> **Problem to work on**: Return the comments about Syrians in Turkey and Britain's borders word for word.

> **Excerpt provided**:
----

I had my fingers crossed while reading this story, that Charles would drop his ‘Greenie’ squawking (though I love trees and wildlife more than people most of the time), and that Truss would truly rule as the Rightest she claims to be and start by closing the borders.
But then, I looked up the meaning of “The Caravan of Light”, and found it meant that probably 100,000 Syrians were gathering in Turkey — which is in the European Union, God help us! — and thus firmly in the open door to the rest of Europe, and that means lovely England will be first in their sights. If Chuckie and Liz don’t close their border, now (!) and firmly, all of Europe will eventually be dragged down the Moslem sinkhole.
But who are we to lecture Britannia when we are in exactly the same mess, with no end in sight.
Turkey — which is in the European Union
And since when is Türkey in the European Union please? Because we, me and Recip-bey, did not note such important event.
probably 100,000 Syrians were gathering in Turkey
Most of them are Syrian Turkomans, Suriye Türkmenleri, who lost their families and homes in the North of the so-called Syria, because the cowardish West has not stopped al-Assad and not denied him to bomb and poison with chlore Halep, Idlib and other Türkish (and not “Arabian”) regions of former Suriye (which itself was created by the British and French occupation forces without any regard to ethnical and religious specifics of Levant).

----

> **Extracted information**:
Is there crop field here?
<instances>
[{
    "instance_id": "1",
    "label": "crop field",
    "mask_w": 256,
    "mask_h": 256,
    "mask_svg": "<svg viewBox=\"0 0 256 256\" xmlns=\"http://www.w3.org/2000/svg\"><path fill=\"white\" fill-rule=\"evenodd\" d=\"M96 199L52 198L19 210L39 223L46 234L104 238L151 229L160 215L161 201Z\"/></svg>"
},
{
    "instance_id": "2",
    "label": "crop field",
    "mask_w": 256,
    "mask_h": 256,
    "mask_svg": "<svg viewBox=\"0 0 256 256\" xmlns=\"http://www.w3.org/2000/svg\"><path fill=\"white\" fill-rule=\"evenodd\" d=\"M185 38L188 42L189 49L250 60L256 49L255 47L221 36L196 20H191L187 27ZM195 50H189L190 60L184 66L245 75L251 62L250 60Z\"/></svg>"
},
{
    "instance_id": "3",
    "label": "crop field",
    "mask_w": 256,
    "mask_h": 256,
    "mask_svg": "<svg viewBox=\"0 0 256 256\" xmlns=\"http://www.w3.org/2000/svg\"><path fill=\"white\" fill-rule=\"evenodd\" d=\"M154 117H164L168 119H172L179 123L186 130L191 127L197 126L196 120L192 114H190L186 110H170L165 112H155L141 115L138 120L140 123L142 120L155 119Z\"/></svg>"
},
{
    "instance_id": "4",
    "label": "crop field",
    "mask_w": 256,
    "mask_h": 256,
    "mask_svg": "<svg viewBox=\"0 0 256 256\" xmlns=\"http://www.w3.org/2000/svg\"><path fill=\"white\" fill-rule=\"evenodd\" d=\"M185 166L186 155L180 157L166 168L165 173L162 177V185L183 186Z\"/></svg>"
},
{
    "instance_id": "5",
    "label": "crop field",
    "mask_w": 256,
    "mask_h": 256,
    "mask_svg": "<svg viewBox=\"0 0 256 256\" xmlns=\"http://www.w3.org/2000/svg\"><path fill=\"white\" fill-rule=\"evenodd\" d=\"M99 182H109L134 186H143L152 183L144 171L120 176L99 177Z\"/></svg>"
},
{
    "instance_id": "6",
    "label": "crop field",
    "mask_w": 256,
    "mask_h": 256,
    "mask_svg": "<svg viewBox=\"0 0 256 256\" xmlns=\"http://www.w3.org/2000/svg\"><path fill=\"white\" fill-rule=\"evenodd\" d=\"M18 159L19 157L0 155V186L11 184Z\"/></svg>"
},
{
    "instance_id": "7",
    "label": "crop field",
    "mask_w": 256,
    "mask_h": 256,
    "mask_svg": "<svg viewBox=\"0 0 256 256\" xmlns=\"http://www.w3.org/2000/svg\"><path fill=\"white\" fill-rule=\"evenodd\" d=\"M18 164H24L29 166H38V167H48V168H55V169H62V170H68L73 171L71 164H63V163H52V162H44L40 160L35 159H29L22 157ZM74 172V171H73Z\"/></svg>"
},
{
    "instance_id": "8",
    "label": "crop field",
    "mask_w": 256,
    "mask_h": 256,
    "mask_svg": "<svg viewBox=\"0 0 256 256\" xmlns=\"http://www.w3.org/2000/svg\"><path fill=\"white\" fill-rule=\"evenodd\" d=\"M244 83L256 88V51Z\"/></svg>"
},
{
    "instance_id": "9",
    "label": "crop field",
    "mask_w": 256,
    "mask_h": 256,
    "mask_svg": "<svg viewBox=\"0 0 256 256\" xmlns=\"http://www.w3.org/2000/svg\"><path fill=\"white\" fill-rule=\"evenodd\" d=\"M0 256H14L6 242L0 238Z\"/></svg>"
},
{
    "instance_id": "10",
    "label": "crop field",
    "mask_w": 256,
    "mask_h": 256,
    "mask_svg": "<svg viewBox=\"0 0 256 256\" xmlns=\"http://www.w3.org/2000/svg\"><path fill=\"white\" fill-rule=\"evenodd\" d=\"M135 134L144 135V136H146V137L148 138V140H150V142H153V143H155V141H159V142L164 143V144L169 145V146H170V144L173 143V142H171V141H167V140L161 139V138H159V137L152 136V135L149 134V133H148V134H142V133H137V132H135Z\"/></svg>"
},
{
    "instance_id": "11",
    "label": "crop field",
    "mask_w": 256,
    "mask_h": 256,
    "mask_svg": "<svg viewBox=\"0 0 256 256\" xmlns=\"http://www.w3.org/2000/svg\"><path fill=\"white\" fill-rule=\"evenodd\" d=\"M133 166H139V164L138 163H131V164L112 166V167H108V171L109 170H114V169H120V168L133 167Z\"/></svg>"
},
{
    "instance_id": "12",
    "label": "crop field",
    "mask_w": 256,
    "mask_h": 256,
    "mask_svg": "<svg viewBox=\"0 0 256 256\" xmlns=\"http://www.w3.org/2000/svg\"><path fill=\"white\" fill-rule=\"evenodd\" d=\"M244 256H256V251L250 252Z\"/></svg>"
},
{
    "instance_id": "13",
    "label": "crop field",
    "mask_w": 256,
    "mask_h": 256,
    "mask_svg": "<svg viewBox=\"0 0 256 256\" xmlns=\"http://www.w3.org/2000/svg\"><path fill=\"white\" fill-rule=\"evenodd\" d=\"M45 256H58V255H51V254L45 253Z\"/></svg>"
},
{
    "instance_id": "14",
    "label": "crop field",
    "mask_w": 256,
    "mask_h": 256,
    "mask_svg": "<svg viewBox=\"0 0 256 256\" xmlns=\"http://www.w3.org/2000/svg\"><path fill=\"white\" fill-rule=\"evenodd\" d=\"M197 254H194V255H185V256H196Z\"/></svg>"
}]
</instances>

----

> **Worked solution**:
I had my fingers crossed while reading this story, that Charles would drop his ‘Greenie’ squawking (though I love trees and wildlife more than people most of the time), and that Truss would truly rule as the Rightest she claims to be and start by closing the borders.
But then, I looked up the meaning of “The Caravan of Light”, and found it meant that probably 100,000 Syrians were gathering in Turkey — which is in the European Union, God help us! — and thus firmly in the open door to the rest of Europe, and that means lovely England will be first in their sights. If Chuckie and Liz don’t close their border, now (!) and firmly, all of Europe will eventually be dragged down the Moslem sinkhole.
But who are we to lecture Britannia when we are in exactly the same mess, with no end in sight.
Turkey — which is in the European Union
And since when is Türkey in the European Union please? Because we, me and Recip-bey, did not note such important event.
probably 100,000 Syrians were gathering in Turkey
Most of them are Syrian Turkomans, Suriye Türkmenleri, who lost their families and homes in the North of the so-called Syria, because the cowardish West has not stopped al-Assad and not denied him to bomb and poison with chlore Halep, Idlib and other Türkish (and not “Arabian”) regions of former Suriye (which itself was created by the British and French occupation forces without any regard to ethnical and religious specifics of Levant).